Die Generalstaatsanwaltschaft soll auch klären, ob die Beamten Kontakte zur rechtsextremen Szene hatten. Die Schießanlage in Güstrow war bei Ermittlungen gegen die Gruppe "Nordkreuz" in den Fokus geraten. Dahinter verbirgt sich eine mutmaßlich rechtsextreme Prepper-Gruppierung. Anhänger dieser Szene bereiten sich mit dem Horten von Vorräten auf den "Tag X" vor.
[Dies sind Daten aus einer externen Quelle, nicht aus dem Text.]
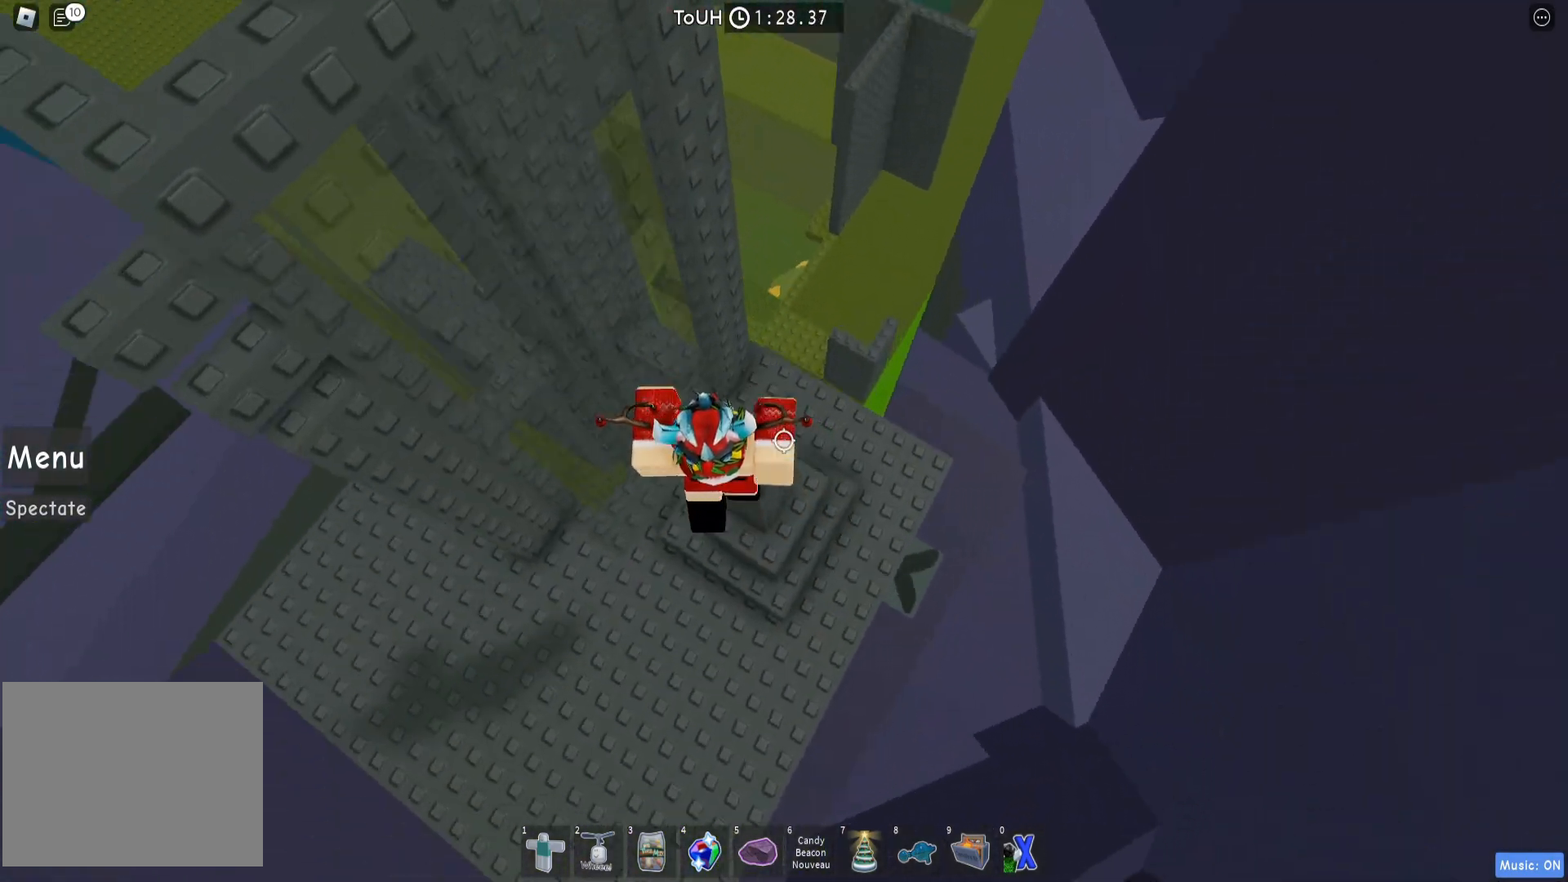
{"keys": ["w"], "events": [[17, "a", "down"], [167, "space", "down"], [283, "space", "up"], [383, "w", "down"], [467, "a", "up"]]}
Zum Teil legen sie auch illegale Waffenlager an.

Verschossene Munition jahrelang nicht kontrolliert

Die Expertenkommission fand keine Hinweise auf eine Vernetzung sächsischer LKA-Beamter mit Rechtsextremen - dafür aber eine ganze Reihe von Mängeln: "Es muss eindeutig geregelt werden, wer wie an Munition herankommt und dass diese nicht zweckentfremdet wird", sagte Manfred Murck, vormals Chef des Landesamtes für Verfassungsschutz in Hamburg. Der für Waffen und Munition zuständige Mitarbeiter habe zugleich als Schießleiter fungiert und noch andere Funktionen ausgeübt. "Der hat sich praktisch selbst kontrolliert", betonte Friedrich Eichele, Ex-Präsident der Bundesbereitschaftspolizei. Es habe jahrelang keine Kontrolle bei verschossener Munition gegeben.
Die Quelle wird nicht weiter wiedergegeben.